Why Trump Is Wrong on Free Speech - The American Spectator | USA News and Politics
Why Trump Is Wrong on Free Speech

From petty name-calling to louder-than-dog-whistle instances of racism, the level of discourse in this year’s presidential election has sunk to new lows. And the tone is being set by Donald Trump, the front-runner for bully-in-chief.

As primary voting continues, and we brace ourselves for a contentious Republican National Convention in July, voters are faced with a clear choice: Support a national leader who wishes to rule as an authoritarian, silencing political dissent, demeaning free speech, and attempting to crush his opposition at all costs, or fall back on our long-standing American tradition, that we are a free people  —  free to speak, free to dissent, and free to exercise the liberty of original thought.

Trump’s recent proposal to relax America’s libel laws is an affront on our civil liberties. He wants to make it easier to sue news organizations so that he can use the court system as a personal attack dog on those who dare to speak up against him.

Lawsuits like these are often called SLAPPs (Strategic Lawsuits Against Public Participation). According to the Public Participation Project, these suits are intended to “chill free speech and healthy debate by targeting those who communicate with their government or speak out on issues of public interest.”

Much to Trump’s delight, SLAPP lawsuits can be brought against anyone or any company  —  from consumers who post less-than-stellar reviews online to TV news outlets that are sued for simply reporting the news.

Legislation aimed squarely at remedying such an outlandish situation is before Congress, and similar measures have been approved in more than two dozen states. Commonly referred to as anti-SLAPP legislation, these measures provide a safeguard against lawsuits intended to censor, intimidate, and silence critics.
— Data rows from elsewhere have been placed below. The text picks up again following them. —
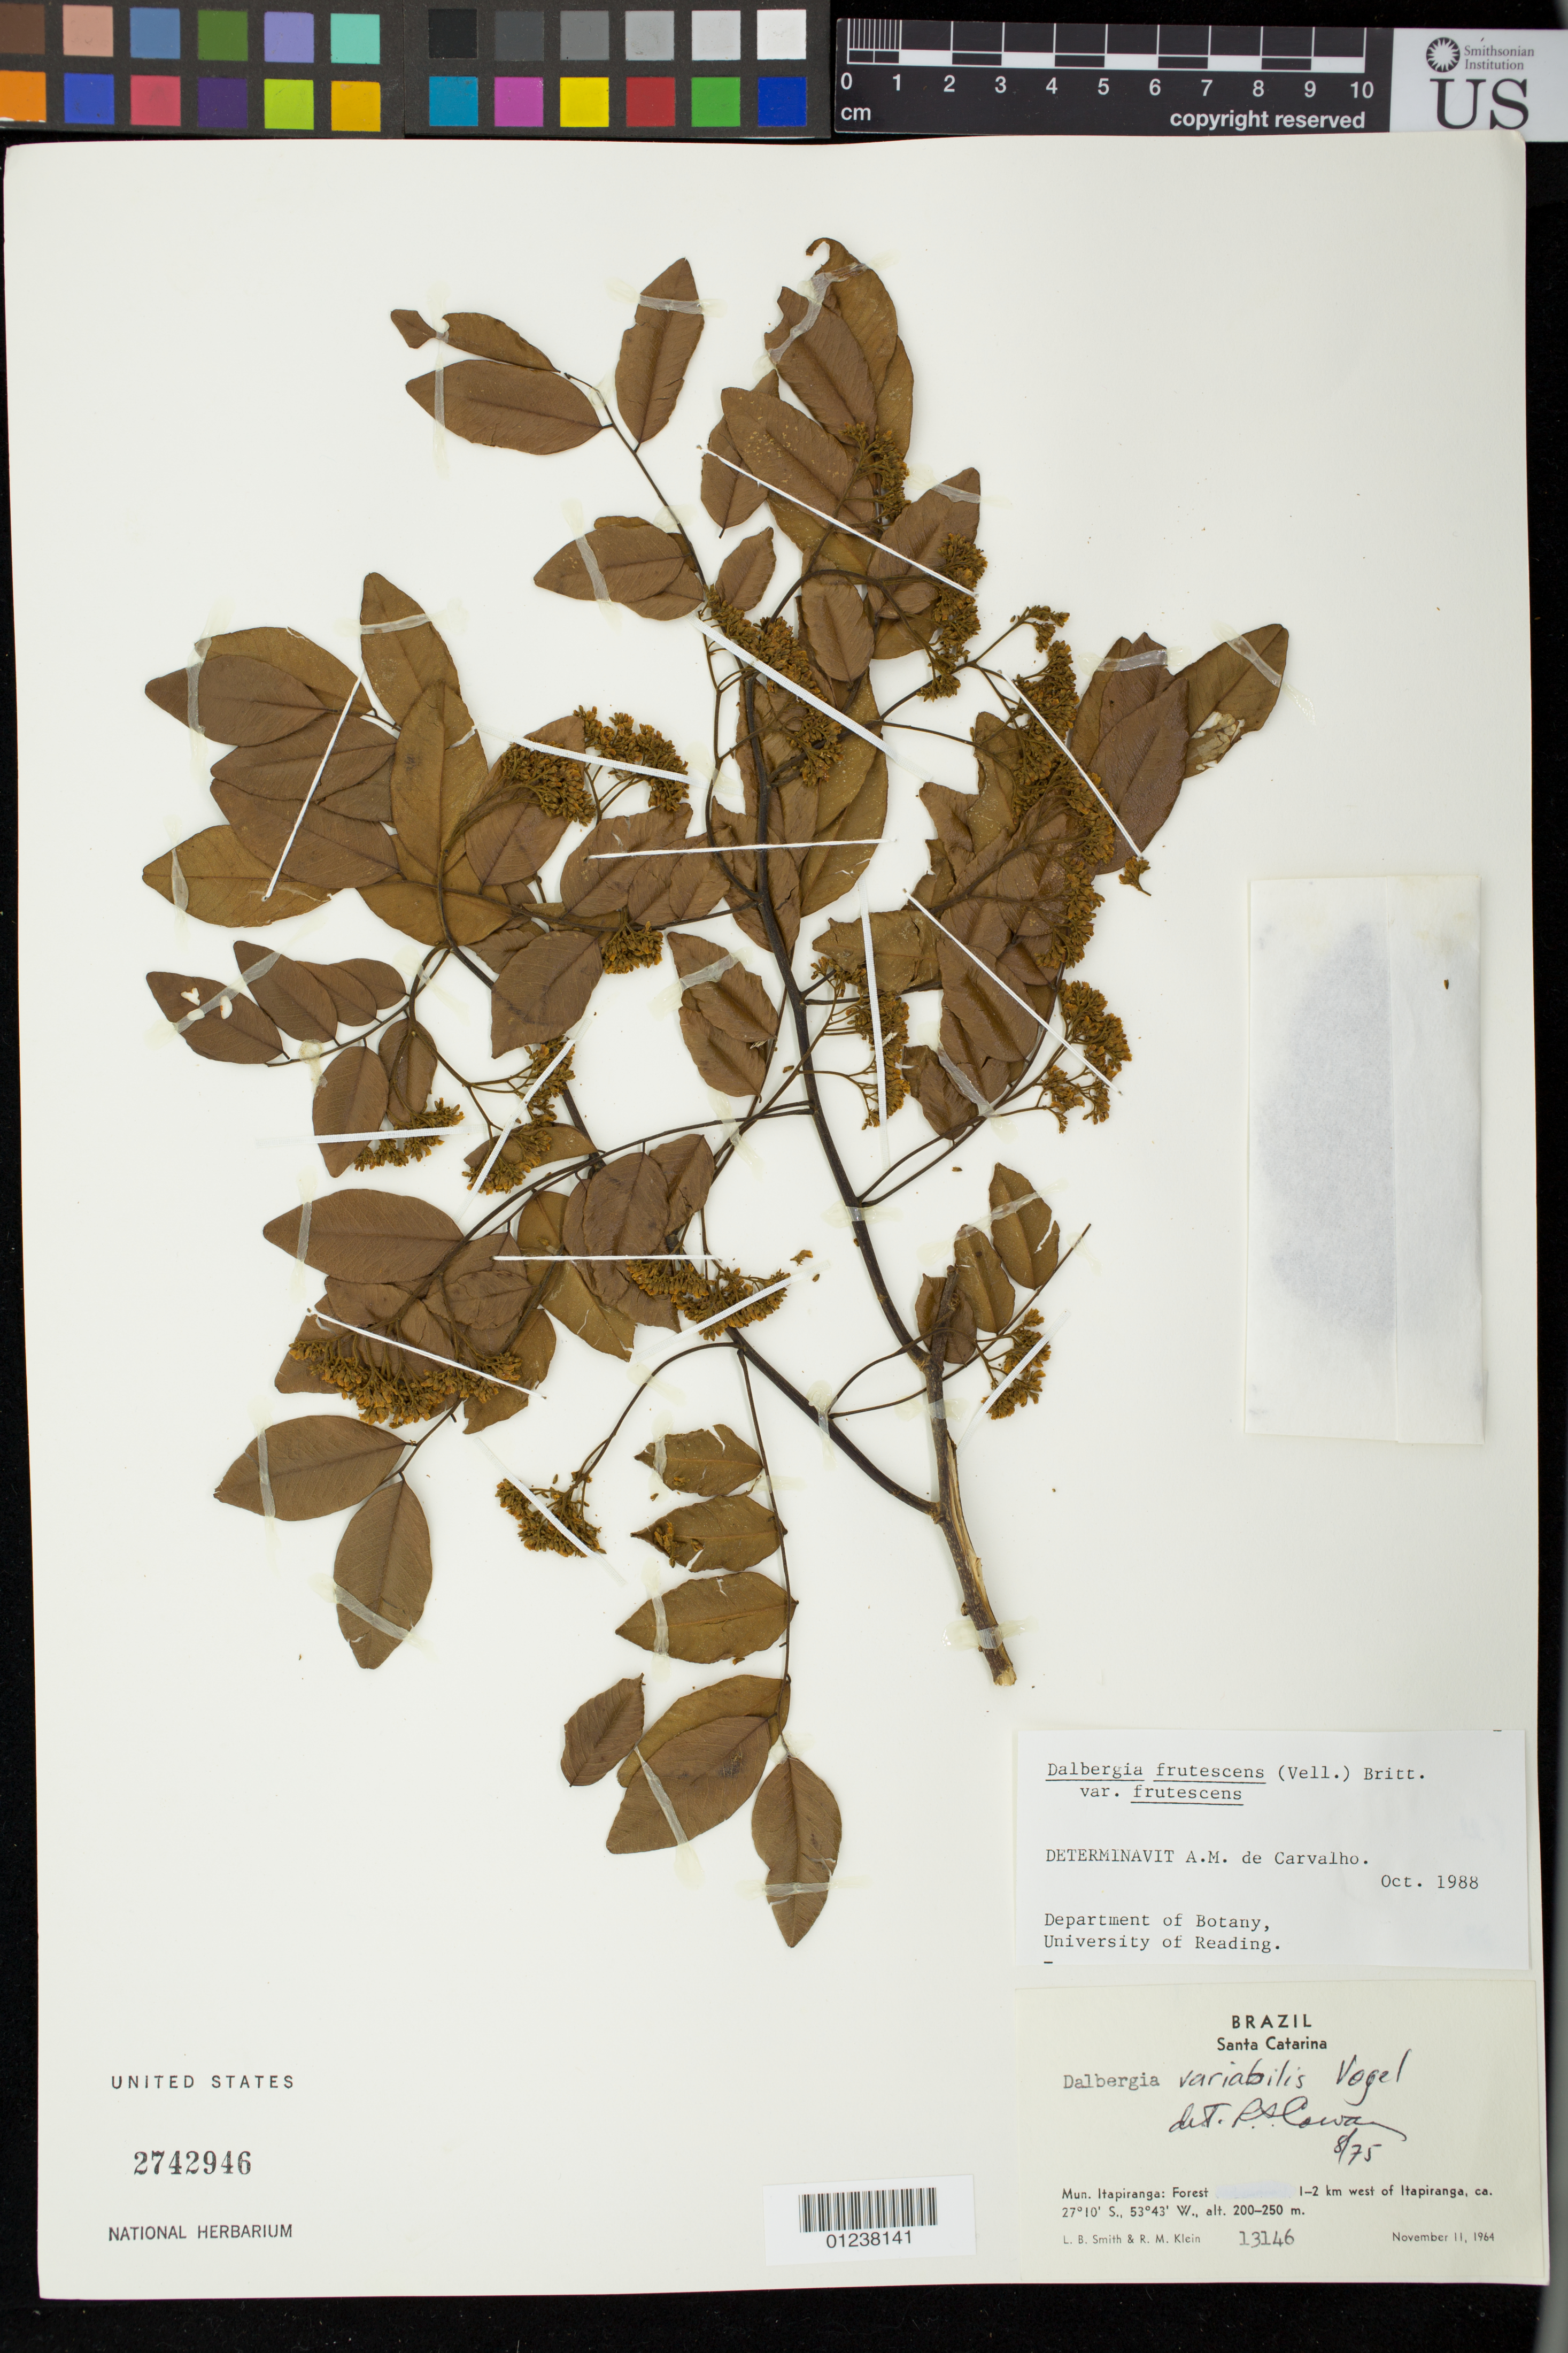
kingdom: Plantae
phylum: Tracheophyta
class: Magnoliopsida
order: Fabales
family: Fabaceae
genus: Dalbergia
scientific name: Dalbergia frutescens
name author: (Vell.) Britton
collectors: L. Smith & R. M. Klein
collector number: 13146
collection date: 1964-11-11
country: Brazil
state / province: Santa Catarina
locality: Mun. Itapiranga,1-2 km west of Itaparinga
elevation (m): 200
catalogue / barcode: US 2742946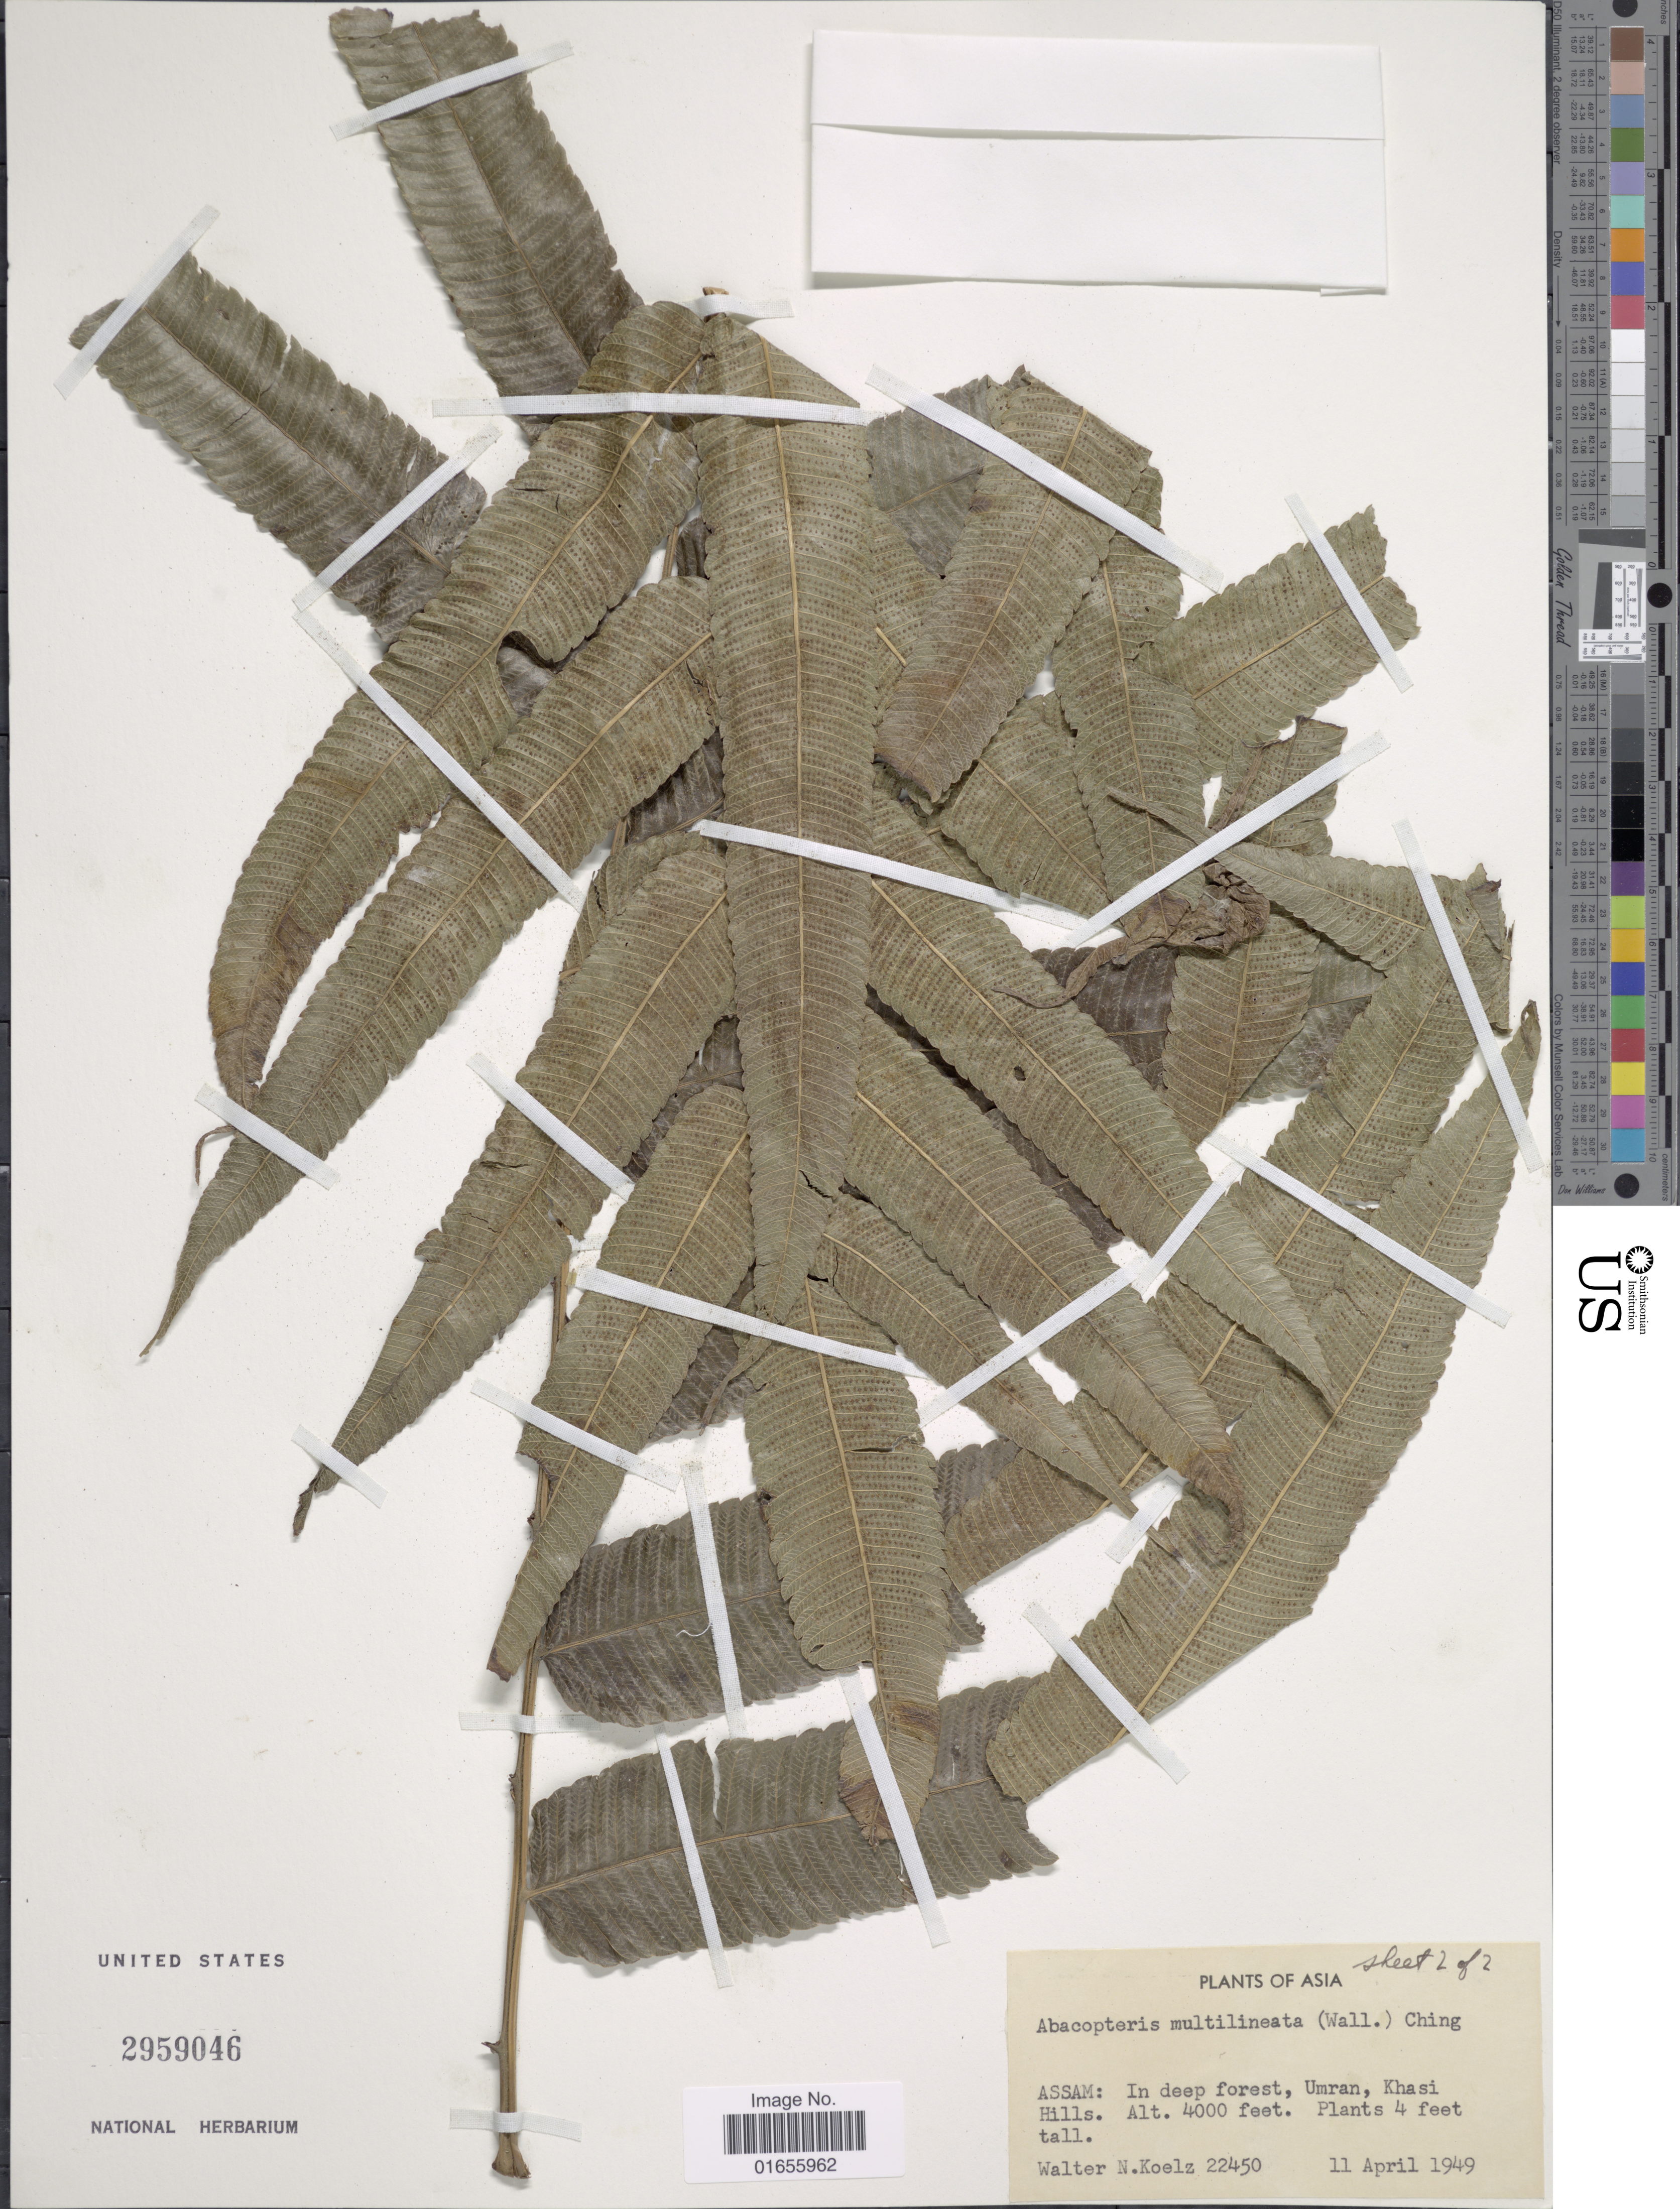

Speaking to a crowd in Fort Worth, Texas, earlier this year, Trump explained that he wants to “open up our libel laws so when they write purposely negative and horrible and false articles, we can sue them and win lots of money.” Combine that with a history of vengefulness and an extremely long enemies list, and one gets the sense that Trump’s lawsuit list would be filled with journalists, bloggers, and everyday citizens, as well as those unnamed victims silenced by the fear of retaliation that could hurt them personally, professionally, and financially.

Unsurprisingly, Trump’s proposal is fraught with factual errors. Libel laws are state-based. No such statute exists at the federal level. And more than half of U.S. states have already enacted anti-SLAPP statutes designed to protect Americans from the government, companies, or individuals from malicious lawsuits that attempt to stifle our free speech.

Free speech is enshrined in the First Amendment of our Constitution. To ensure that all U.S. citizens enjoy that protection, we need a federal anti-SLAPP law like the SPEAK FREE Act.

Introduced in the House with bipartisan support, the SPEAK FREE Act is critically important to providing federal protections for Americans of all stripes from intimidation, and it would afford us all the ability to exercise our constitutional prerogatives. The bill would end meritless anti-speech lawsuits quickly by making overreaching plaintiffs pay the legal fees and related costs when they lose. And we all know Trump’s opinion of “losers.”

Trump is a speech troll, misusing our legal system to bring nuisance lawsuits to harass reporters. He boasted to the Washington Post that he sued reporter Timothy L. O’Brien, author of Trump Nation: The Art of Being The Donald, “to make his life miserable, which I’m happy about.” More, he has encouraged violence, offered to pay legal fees for supporters who physically assault protesters, and even stood by and defended his campaign manager who was charged with misdemeanor battery on the campaign trail, blaming the victim and excusing the physical abuse.

Time and again, Trump demonstrates a flawed understanding of the U.S. Constitution and of American values. His dominance and rise in the polls have put the very fabric of our society in peril.

Trump’s contempt for free speech goes well beyond a desire to weaken libel laws, however.

“Opening up” our libel laws would have a chilling effect not only on free discourse, but also on an open Internet and the 21st-century information economy. Supporting strong anti-SLAPP legislation would send Trump a message: No reasonable, thinking American wants a bully in the White House.